Our basic_string_ex implements a similar functionality. The signatures of the methods involved are:
 
_CharType* get_buffer(unsigned int _N = 0);
_CharType* get_buffer_set_length(unsigned int _N = 0);
void release_buffer(unsigned int _N = 0);
The usage of these functions is the same as in MFC. Whenever a pre-allocated character sequence is required, a call to get_buffer() is performed, specifying the size of the buffer. get_buffer() returns a non-const pointer to the internal character sequence, guaranteed to be at least of the size specified. Alternatively, get_buffer_set_length() returns a buffer of exactly the size specified.
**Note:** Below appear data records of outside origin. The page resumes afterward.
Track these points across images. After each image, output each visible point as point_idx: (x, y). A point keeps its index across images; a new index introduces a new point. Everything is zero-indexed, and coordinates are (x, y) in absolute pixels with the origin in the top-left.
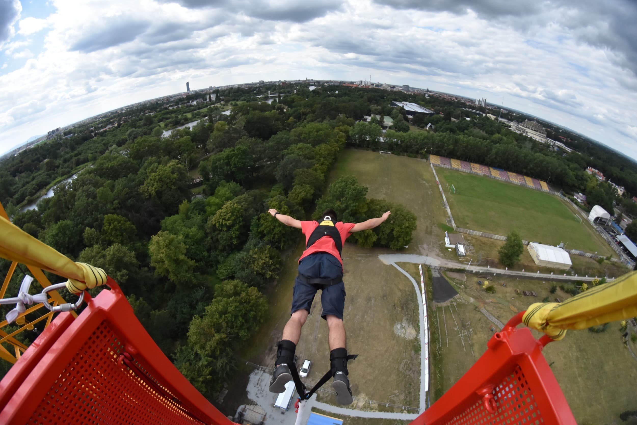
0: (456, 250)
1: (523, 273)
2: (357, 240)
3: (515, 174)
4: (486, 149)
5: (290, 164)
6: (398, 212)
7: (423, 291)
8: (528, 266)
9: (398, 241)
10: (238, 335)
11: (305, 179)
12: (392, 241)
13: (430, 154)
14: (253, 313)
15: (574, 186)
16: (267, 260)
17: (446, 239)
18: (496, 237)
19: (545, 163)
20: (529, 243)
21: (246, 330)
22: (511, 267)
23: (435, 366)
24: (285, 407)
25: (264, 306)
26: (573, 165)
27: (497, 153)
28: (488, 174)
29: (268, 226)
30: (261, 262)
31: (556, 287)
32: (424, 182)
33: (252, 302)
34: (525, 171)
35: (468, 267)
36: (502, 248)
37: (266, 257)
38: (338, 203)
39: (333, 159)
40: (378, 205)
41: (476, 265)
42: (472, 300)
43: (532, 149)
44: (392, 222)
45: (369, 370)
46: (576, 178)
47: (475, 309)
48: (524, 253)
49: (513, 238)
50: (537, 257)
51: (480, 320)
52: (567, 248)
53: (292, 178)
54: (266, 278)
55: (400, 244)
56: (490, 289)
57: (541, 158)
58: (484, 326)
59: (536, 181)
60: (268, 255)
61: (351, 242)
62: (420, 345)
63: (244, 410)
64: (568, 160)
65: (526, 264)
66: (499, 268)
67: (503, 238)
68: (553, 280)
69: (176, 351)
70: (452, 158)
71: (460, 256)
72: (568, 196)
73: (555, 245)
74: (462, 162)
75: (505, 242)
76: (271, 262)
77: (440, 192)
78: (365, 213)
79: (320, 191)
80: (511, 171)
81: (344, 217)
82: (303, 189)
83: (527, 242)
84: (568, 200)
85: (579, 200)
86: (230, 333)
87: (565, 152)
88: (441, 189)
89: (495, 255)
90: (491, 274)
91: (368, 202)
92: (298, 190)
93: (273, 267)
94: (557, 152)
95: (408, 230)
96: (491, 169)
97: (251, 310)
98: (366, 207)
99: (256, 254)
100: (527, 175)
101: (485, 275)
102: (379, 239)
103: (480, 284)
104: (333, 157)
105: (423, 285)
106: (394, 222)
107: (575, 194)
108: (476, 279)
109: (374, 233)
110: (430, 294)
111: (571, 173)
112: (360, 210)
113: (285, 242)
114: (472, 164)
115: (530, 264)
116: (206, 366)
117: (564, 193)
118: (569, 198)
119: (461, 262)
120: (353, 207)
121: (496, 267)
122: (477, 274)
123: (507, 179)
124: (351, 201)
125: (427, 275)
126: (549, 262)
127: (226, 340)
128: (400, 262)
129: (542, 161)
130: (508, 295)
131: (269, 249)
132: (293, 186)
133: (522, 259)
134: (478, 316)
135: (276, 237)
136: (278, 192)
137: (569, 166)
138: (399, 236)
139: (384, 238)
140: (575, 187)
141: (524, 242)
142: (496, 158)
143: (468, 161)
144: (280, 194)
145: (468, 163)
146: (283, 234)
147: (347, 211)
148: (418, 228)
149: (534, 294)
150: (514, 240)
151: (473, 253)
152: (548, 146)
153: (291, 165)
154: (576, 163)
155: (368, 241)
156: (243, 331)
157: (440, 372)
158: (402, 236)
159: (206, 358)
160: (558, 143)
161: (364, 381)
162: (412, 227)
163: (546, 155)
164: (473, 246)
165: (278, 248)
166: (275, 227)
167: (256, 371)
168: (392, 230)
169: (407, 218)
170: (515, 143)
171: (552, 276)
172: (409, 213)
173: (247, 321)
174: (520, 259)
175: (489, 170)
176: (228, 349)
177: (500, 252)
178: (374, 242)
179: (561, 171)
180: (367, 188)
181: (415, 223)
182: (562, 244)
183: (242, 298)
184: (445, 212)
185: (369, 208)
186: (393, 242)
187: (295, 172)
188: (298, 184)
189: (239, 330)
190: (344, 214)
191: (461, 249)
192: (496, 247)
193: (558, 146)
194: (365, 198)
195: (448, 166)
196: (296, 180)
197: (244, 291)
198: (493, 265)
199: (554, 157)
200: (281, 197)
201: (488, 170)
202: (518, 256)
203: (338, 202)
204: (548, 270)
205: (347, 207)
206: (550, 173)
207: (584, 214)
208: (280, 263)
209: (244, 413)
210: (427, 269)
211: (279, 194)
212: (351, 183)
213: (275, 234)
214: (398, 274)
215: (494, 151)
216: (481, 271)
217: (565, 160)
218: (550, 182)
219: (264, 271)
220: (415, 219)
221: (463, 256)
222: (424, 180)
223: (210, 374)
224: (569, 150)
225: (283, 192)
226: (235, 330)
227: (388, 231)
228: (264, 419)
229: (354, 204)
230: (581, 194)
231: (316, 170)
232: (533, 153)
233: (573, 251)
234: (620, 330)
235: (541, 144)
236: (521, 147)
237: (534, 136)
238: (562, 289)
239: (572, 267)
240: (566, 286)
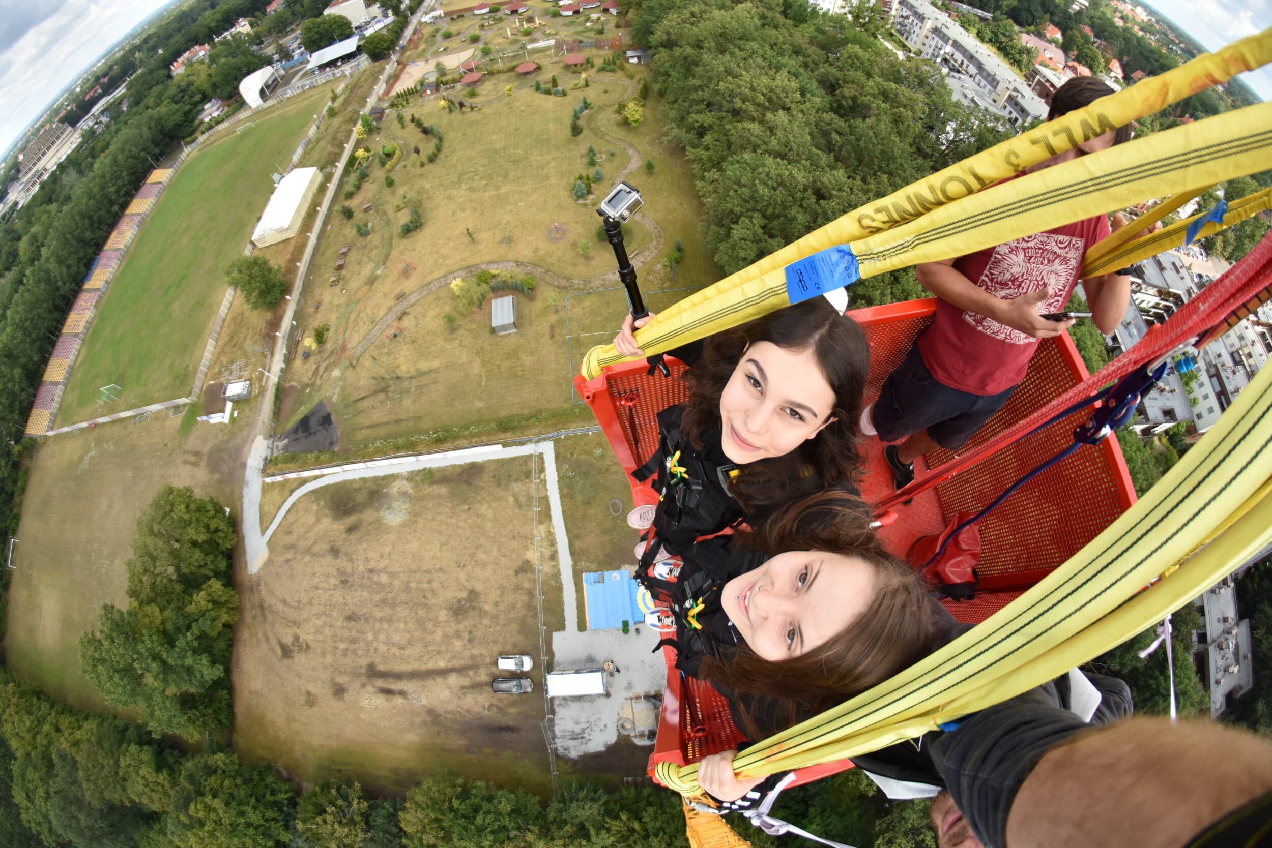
0: (238, 401)
1: (302, 266)
2: (224, 625)
3: (114, 234)
4: (42, 285)
5: (78, 820)
6: (156, 528)
7: (317, 472)
8: (292, 254)
9: (217, 530)
10: (512, 811)
11: (106, 771)
12: (218, 544)
13: (23, 432)
14: (456, 803)
15: (186, 114)
16: (329, 818)
17: (212, 421)
18: (223, 310)
19: (120, 157)
20: (252, 243)
21: (495, 801)
22: (286, 289)
23: (456, 437)
24: (599, 674)
25: (429, 788)
26: (150, 101)
27: (60, 262)
28: (94, 297)
29: (254, 841)
30: (341, 831)
31: (343, 207)
32: (87, 458)
33: (433, 816)
34: (116, 208)
35: (273, 378)
36: (248, 301)
37: (325, 822)
38: (149, 679)
39: (39, 698)
40: (141, 581)
41: (271, 361)
42: (336, 373)
43: (81, 173)
44: (177, 545)
45: (481, 556)
46: (176, 103)
47: (354, 367)
48: (267, 257)
49: (235, 274)
50: (281, 231)
51: (374, 358)
52: (285, 168)
53: (112, 808)
54: (370, 807)
55: (222, 526)
56: (320, 337)
57: (107, 161)
58: (385, 351)
59: (144, 190)
60: (319, 819)
61: (231, 639)
62: (419, 471)
63: (641, 735)
64: (137, 103)
65: (289, 257)
66: (284, 312)
67: (229, 293)
68: (330, 210)
70: (42, 376)
71: (250, 393)
72: (198, 134)
73: (272, 190)
74: (55, 353)
75: (239, 292)
76: (330, 809)
77: (114, 422)
78: (162, 610)
79: (126, 729)
80: (105, 239)
81: (179, 662)
82: (133, 774)
83: (249, 247)
84: (207, 135)
85: (215, 115)
86: (519, 828)
87: (120, 103)
88: (106, 419)
89: (258, 318)
90: (293, 329)
91: (136, 604)
92: (140, 787)
93: (340, 802)
94: (112, 118)
95: (193, 507)
96: (88, 285)
97: (451, 809)
98: (148, 609)
100: (124, 206)
101: (293, 343)
102: (217, 575)
103: (307, 356)
104: (35, 700)
105: (305, 474)
106: (177, 541)
107: (200, 117)
108: (298, 363)
109: (204, 586)
110: (322, 457)
111: (163, 109)
112: (158, 622)
113: (273, 793)
114: (65, 330)
115: (291, 248)
116: (608, 830)
117: (189, 139)
118: (203, 133)
119: (263, 390)
120: (152, 642)
121: (281, 318)
122: (289, 359)
123: (117, 253)
124: (140, 647)
125: (284, 466)
126: (298, 211)
127: (536, 829)
128: (261, 522)
129: (115, 161)
130: (336, 301)
131: (304, 821)
132: (132, 802)
133: (277, 262)
134: (366, 362)
135: (269, 814)
136: (161, 838)
137: (147, 108)
138: (207, 527)
139: (212, 562)
140: (190, 111)
141: (248, 252)
142: (69, 267)
143: (57, 337)
144: (163, 832)
145: (61, 339)
146: (258, 800)
147: (165, 655)
148: (188, 483)
149: (344, 250)
150: (240, 272)
151: (247, 365)
152: (92, 132)
153: (81, 817)
154: (150, 88)
155: (223, 599)
156: (500, 807)
157: (467, 427)
158: (206, 520)
159: (593, 839)
160: (97, 109)
161: (504, 560)
162: (187, 493)
163: (107, 146)
164: (232, 362)
165: (293, 803)
166: (249, 825)
167: (560, 751)
168: (195, 544)
169: (168, 508)
170: (53, 207)
171: (323, 210)
172: (156, 505)
173: (476, 810)
174: (276, 267)
175: (89, 291)
176: (552, 815)
177: (255, 307)
178: (225, 585)
179: (150, 128)
180: (105, 607)
181: (178, 490)
182: (276, 177)
183: (436, 838)
184: (157, 416)
185: (150, 601)
186: (220, 542)
187: (96, 804)
188: (124, 789)
189: (501, 814)
190: (170, 661)
191: (236, 389)
192: (243, 314)
193: (103, 112)
194: (130, 614)
195: (59, 391)
196: (115, 796)
197: (421, 840)
198: (274, 325)
199: (117, 131)
200: (170, 827)
201: (88, 295)
202: (270, 270)
203: (145, 681)
204: (311, 214)
205: (156, 657)
206: (143, 154)
207: (243, 115)
208: (325, 787)
209: (646, 733)
210: (270, 465)
211: (165, 835)
212: (96, 649)
213: (267, 820)
214: (286, 529)
215: (53, 266)
216: (285, 351)
217: (135, 109)
218: (158, 160)
219: (357, 818)
220: (171, 491)
221: (251, 385)
222: (81, 458)
223: (617, 817)
224: (121, 91)
225: (156, 827)
226: (506, 821)
227: (197, 554)
228: (638, 698)
229: (146, 638)
230: (207, 106)
231: (76, 744)
232: (91, 175)
233: (296, 158)
234: (451, 111)
235: (80, 146)
236: (68, 198)
237: (59, 155)
238: (350, 196)
239: (321, 169)
240: (349, 188)
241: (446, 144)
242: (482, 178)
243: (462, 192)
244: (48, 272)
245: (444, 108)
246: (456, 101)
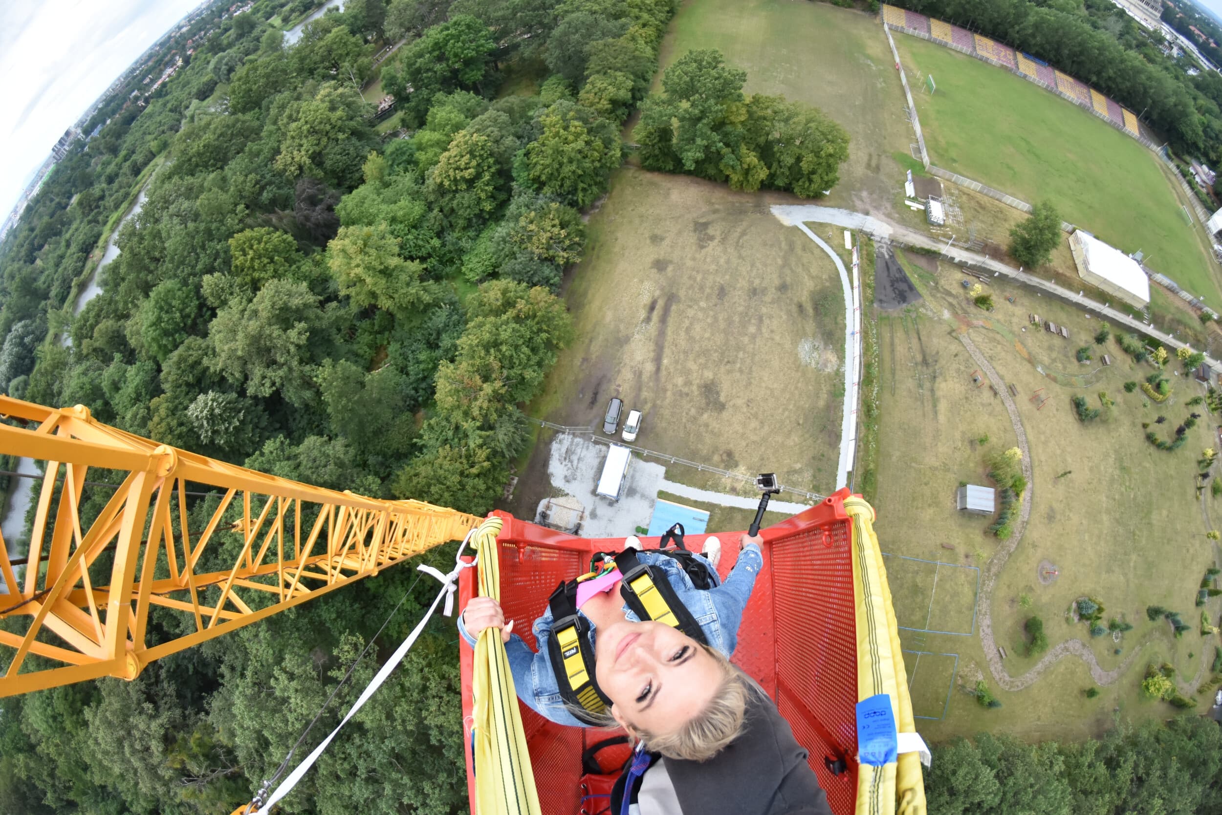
0: (926, 214)
1: (1051, 286)
2: (728, 176)
3: (1071, 80)
4: (1012, 11)
5: (574, 34)
6: (812, 125)
7: (856, 283)
8: (1062, 275)
9: (811, 181)
10: (523, 378)
11: (611, 60)
12: (798, 181)
13: (884, 2)
14: (544, 335)
15: (1195, 145)
16: (556, 230)
17: (907, 184)
18: (1009, 199)
19: (1143, 77)
20: (1073, 231)
21: (536, 368)
22: (1028, 266)
23: (868, 428)
24: (615, 494)
25: (562, 319)
26: (1203, 101)
27: (1037, 26)
28: (1011, 65)
29: (548, 166)
30: (544, 237)
31: (1108, 333)
32: (869, 62)
33: (539, 314)
34: (1094, 79)
35: (946, 249)
36: (1018, 226)
37: (553, 226)
38: (685, 105)
39: (668, 12)
40: (767, 108)
41: (962, 248)
42: (946, 315)
43: (1121, 36)
44: (798, 142)
45: (754, 424)
46: (1204, 131)
47: (950, 333)
48: (1060, 248)
49: (1044, 213)
50: (1086, 263)
51: (956, 355)
52: (1149, 267)
53: (584, 60)
54: (558, 265)
55: (814, 186)
56: (982, 301)
57: (1137, 63)
58: (962, 368)
59: (1116, 107)
60: (557, 222)
61: (715, 180)
62: (843, 384)
63: (548, 507)
64: (1198, 86)
65: (1061, 271)
66: (1007, 264)
67: (1025, 206)
68: (1105, 318)
69: (421, 432)
70: (934, 17)
71: (932, 224)
72: (1177, 161)
73: (1126, 252)
74: (956, 29)
75: (1027, 216)
76: (563, 233)
77: (902, 87)
78: (742, 123)
79: (646, 80)
80: (1063, 70)
81: (698, 133)
82: (609, 81)
83: (1070, 228)
84: (1177, 172)
85: (1197, 179)
86: (508, 378)
87: (1194, 66)
88: (904, 81)
89: (1002, 238)
90: (990, 273)
91: (747, 102)
92: (599, 84)
93: (567, 242)
94: (1178, 60)
95: (831, 160)
96: (1020, 56)
97: (540, 330)
98: (743, 111)
99: (531, 222)
100: (1097, 87)
101: (978, 271)
102: (772, 176)
103: (964, 286)
104: (667, 9)
105: (855, 271)
106: (802, 143)
107: (1194, 163)
108: (958, 275)
109: (762, 163)
110: (869, 291)
111: (1196, 117)
112: (732, 118)
113: (584, 190)
114: (977, 37)
115: (1068, 273)
116: (480, 447)
117: (1170, 152)
118: (1178, 167)
119: (934, 238)
120: (716, 112)
121: (1001, 260)
122: (962, 266)
123: (1053, 85)
124: (712, 101)
125: (864, 252)
126: (1105, 281)
127: (503, 391)
128: (814, 223)
129: (1138, 71)
130: (1015, 320)
131: (557, 210)
132: (587, 77)
133: (1055, 259)
134: (954, 347)
135: (568, 183)
136: (558, 94)
137: (1195, 99)
138: (813, 172)
139: (783, 173)
140: (1198, 149)
141: (1065, 226)
142: (1033, 36)
143: (970, 30)
144: (562, 96)
145: (969, 33)
146: (580, 176)
147: (705, 121)
148: (852, 157)
149: (1065, 333)
150: (1046, 218)
151: (959, 222)
152: (1160, 40)
153: (577, 36)
154: (1214, 98)
155: (751, 179)
156: (530, 370)
157: (877, 441)
158: (819, 171)
159: (478, 432)
160: (1183, 40)
161: (744, 444)
162: (840, 156)
163: (1151, 60)
164: (961, 208)
165: (573, 204)
166: (561, 165)
167: (561, 436)
168: (799, 159)
169: (830, 137)
170: (1084, 12)
171: (1106, 310)
172: (833, 128)
173: (534, 350)
174: (1050, 257)
175: (1015, 58)
176: (510, 408)
177: (1013, 233)
178: (762, 182)
179: (1175, 105)
180: (744, 74)
181: (846, 148)
182: (1139, 255)
183: (520, 311)
184: (911, 132)
185: (750, 114)
186: (800, 183)
187: (587, 48)
188: (598, 72)
189: (524, 368)
190: (700, 125)
191: (937, 210)
192: (1005, 220)
193: (1181, 48)
194: (740, 96)
195: (924, 34)
196: (593, 64)
197: (522, 298)
198: (995, 253)
199: (1167, 69)
200: (566, 103)
201: (1011, 57)
202: (1047, 250)
203: (684, 101)
204: (1103, 297)
205: (703, 113)
206: (1150, 101)
207: (1200, 211)
208: (581, 234)
209: (548, 512)
210: (866, 240)
211: (560, 98)
212: (709, 63)
213: (563, 179)
214: (808, 245)
215: (1032, 19)
216: (970, 262)
217: (1192, 85)
218: (1146, 118)
219: (551, 252)
220: (845, 141)
221: (939, 225)
222: (868, 57)
223: (488, 459)
224: (1206, 65)
225: (567, 92)
226: (517, 371)
227: (789, 161)
228: (581, 518)
229: (719, 107)
230: (1205, 168)
231: (633, 39)
232: (1121, 48)
233: (1159, 277)
234: (1200, 462)
235: (1144, 30)
236: (1095, 26)
237: (1132, 8)
238: (1119, 341)
239: (1147, 307)
240: (1128, 339)
241: (1164, 454)
242: (1122, 494)
243: (1110, 470)
244: (1026, 14)
245: (1204, 454)
246: (1211, 470)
After the call to the external function, you can optionally call release_buffer() to release the space allocated in the buffer but not used by the actual contents. release_buffer() assumes that your string ends with the first null character. If your string has embedded null chars, another mechanism will have to be used to deallocate that space. For example:
 
string sItem;
int nres = ::LoadString(hResInst, stringId,
sItem.get_buffer(256), 256);
sItem.release_buffer();
Type Definitions
The Standard C++ Library defines a type string, which is no more than a typedef for a basic_string<char>; however, it is much more convenient and natural to use just the name string than the entire templatized symbol. In a similar fashion, SFL defines some short names for the most commonly used string types. However, the Standard C++ Library doesn’t take into account the possibility of applications using the Unicode character set, string is always defined to use 1 byte characters. SFL goes one step beyond, taking into account the standard way for a Windows application to define the character set it will use. The definition of string varies depending on whether the _UNICODE preprocessor macro is defined or not. For applications that need string processing for char or wchar_t types independently of the _UNICODE symbol, two permanent definitions are also included: cstring and wstring. The definition of each of these types is as follows:
cstring: String of ANSI characters. Always defined as basic_string_ex<char, wchar_t>.
wstring: String of wide (Unicode) characters. Always defined as basic_string_ex<wchar_t, char_t>
string: Defined as synonym of cstring if the _UNICODE preprocessor flag is not defined; otherwise is defined to wstring.
Remember that the string symbol we refer to here should not conflict with the string type in the Standard C++ Library: the former is within the stingray::foundation:: namespace, whereas the latter is in the std:: namespace. If you flatten those namespaces using the using statement, a name ambiguity will occur.
A similar naming trick is included for string streams. SFL does not provide an enhanced string stream; however, it does define some convenient names depending on the _UNICODE symbol, just as explained before. Thus, we have:
cstringstream: Stream of ANSI characters. Always defined as basic_stringstream<char>.
wstringstream: String of wide (Unicode) characters. Always defined as basic_stringstream<wchar_t>
stringstream: Defined as synonym of cstringstream if the _UNICODE preprocessor flag is not defined; otherwise is defined to wstringstream.
These streams use the char_traits_ex classes as their traits parameters, so they are compatible with SFL’s string types.